Mimi Jung. Courtesy of designer.

During September’s London Design Festival, Mimi Jung presented what she calls “the most functional piece” she’s made as an artist. Her highly conceptual three-person sofa, Have A Seat, stripped the Kvadrat upholstery from its center cushions until it was almost transparent, exposing the textile’s individual strands.

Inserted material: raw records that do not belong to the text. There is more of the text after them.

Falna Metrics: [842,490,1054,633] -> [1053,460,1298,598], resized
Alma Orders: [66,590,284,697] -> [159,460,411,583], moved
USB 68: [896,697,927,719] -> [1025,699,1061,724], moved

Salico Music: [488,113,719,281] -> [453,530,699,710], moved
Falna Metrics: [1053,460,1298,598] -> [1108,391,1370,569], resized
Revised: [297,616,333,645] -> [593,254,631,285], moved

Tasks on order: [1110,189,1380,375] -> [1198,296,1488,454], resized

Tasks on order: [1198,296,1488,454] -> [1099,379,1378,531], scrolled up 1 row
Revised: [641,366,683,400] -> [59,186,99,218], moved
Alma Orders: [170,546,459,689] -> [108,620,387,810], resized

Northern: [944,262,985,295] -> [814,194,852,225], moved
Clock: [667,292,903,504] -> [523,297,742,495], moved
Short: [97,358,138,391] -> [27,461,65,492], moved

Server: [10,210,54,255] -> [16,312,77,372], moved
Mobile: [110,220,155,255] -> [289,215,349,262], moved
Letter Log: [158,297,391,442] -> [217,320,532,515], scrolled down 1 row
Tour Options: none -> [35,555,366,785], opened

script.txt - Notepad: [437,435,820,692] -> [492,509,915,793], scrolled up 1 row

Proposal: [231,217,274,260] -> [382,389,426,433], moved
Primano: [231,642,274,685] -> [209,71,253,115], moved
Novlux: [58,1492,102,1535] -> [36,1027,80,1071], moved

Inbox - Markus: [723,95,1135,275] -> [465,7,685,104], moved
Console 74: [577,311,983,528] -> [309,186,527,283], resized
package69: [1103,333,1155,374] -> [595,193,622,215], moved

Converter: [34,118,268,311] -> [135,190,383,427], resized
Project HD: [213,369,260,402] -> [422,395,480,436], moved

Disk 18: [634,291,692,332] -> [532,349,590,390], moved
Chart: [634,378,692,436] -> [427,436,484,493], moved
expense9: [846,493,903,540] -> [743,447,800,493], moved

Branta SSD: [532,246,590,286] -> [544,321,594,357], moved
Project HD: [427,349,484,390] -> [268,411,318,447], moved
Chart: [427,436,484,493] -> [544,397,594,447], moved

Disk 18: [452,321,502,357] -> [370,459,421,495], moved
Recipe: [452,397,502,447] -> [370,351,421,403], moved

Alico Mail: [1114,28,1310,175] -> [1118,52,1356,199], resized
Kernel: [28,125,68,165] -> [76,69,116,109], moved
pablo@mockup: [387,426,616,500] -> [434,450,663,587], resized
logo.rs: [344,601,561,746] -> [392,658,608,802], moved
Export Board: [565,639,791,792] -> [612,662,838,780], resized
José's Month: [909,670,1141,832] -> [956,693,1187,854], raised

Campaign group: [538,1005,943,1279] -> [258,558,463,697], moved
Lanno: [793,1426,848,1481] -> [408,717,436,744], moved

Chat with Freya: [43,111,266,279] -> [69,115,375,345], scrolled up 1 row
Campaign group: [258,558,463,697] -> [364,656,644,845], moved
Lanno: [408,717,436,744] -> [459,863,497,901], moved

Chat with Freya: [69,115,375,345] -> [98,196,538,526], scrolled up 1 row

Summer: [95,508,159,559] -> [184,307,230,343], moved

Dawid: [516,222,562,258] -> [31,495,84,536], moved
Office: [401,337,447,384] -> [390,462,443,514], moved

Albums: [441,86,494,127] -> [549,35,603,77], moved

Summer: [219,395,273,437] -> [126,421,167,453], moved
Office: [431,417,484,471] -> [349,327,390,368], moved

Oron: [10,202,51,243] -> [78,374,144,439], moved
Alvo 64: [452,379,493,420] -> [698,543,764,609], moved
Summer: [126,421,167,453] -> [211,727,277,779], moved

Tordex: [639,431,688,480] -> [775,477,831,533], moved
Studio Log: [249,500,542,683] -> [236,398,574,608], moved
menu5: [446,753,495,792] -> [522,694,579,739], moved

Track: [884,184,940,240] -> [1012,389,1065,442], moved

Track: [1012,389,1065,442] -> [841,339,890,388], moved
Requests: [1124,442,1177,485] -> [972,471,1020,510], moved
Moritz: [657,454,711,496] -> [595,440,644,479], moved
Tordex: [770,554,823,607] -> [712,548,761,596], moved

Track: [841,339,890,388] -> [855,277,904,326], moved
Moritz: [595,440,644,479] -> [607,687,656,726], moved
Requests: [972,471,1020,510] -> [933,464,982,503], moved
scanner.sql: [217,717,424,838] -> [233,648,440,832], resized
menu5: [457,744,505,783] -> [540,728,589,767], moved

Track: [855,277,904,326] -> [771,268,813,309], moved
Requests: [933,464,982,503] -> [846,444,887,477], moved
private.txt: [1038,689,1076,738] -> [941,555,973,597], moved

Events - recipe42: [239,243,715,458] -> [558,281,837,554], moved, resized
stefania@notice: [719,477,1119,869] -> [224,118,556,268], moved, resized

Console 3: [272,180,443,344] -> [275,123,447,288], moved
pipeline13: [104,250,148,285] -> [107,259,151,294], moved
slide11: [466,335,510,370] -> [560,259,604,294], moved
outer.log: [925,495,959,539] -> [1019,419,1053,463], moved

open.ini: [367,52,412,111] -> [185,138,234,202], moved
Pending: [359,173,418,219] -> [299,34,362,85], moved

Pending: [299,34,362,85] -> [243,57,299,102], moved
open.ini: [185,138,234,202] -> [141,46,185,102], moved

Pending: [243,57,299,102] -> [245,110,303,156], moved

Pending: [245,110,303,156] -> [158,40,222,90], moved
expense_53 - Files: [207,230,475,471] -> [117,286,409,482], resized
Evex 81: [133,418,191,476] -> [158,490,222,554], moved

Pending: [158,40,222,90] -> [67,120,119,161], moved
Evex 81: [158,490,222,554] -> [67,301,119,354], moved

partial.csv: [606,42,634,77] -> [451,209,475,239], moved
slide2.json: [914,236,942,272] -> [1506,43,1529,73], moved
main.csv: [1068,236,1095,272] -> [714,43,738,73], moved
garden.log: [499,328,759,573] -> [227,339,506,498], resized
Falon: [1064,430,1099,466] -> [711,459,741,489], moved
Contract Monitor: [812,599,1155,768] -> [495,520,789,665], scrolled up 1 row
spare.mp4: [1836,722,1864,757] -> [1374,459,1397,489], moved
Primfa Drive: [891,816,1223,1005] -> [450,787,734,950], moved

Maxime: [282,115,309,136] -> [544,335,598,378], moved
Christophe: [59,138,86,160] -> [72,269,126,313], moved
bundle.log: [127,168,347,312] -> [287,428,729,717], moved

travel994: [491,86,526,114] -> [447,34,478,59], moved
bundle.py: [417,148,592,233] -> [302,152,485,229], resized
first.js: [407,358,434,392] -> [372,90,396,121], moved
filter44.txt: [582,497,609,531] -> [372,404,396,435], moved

“The idea was that in public settings, people skip a seat in their desire for personal space,” Jung says, surrounded by woven wall hangings and loose threads in her Downtown Los Angeles studio. Despite having shown at exhibitions like LDF, Design Miami and Collective Design fair, her practice is less concerned with producing functional furniture than exploring the conceptual elements of privacy in public space. In 2015, her Four Teal Walls—curving, diaphanous room partitions painstakingly handwoven from mohair threads—caught the attention of Jeffrey Bernett, the curator who eventually commissioned her for the Kvadrat exhibition.

Mimi Jung
Mimi Jung’s Have A Seat, 2017.

“The forms that make up her pieces—screens, boundaries and 3D objects— display a kind of rigorous structural narrative coupled with the delicacy of yarn and weaving, subtle and light in away that only working in textiles allows,” says Bernett, comparing Jung’s work to “the richness of Sheila Hicks’s.” Much like Hicks’s, Jung’s work blurs the distinction between art and design. Using natural fibers, and more recently synthetics, lanyards and metal casts, she weaves vivid gradients that ebb and flow between different levels of color and translucency. Surprisingly, weaving is a relatively new skill for Jung. She studied at both Cooper Union and HGK Basel, briefly pursuing a career designing graphics for art books and exhibitions. “It was the closest I could get to the art realm, and so at one point I realized that this was not what I wanted to do,” she recalls. Weaving, as it turned out, would be a relatively inexpensive medium to adopt. The craft was one of the many specialties of Brook&Lyn, the design studio Jung founded in New York in 2009 that encompassed jewelry, furniture and interiors. In 2012, her husband Brian Hurewitz joined as partner, and the two moved to Los Angeles, eventually changing the company name to Early Work to avoid geographic confusion. Throughout, Jung’s weavings remained a personal endeavor.

L.A. seems to have had a transformative influence on Jung’s work. She replaced the elaborate fringe and knobbed surfaces of her early wall hangings with the delicate panels of her room partitions, and her recurring themes of privacy began to dominate her work.“That’s why L.A. appealed to me,” she says. “In New York, I felt like you didn’t have room to breathe. The pace here allowed me to step back and figure out what kind of practice I wanted and to explore every single avenue until I landed where I am.”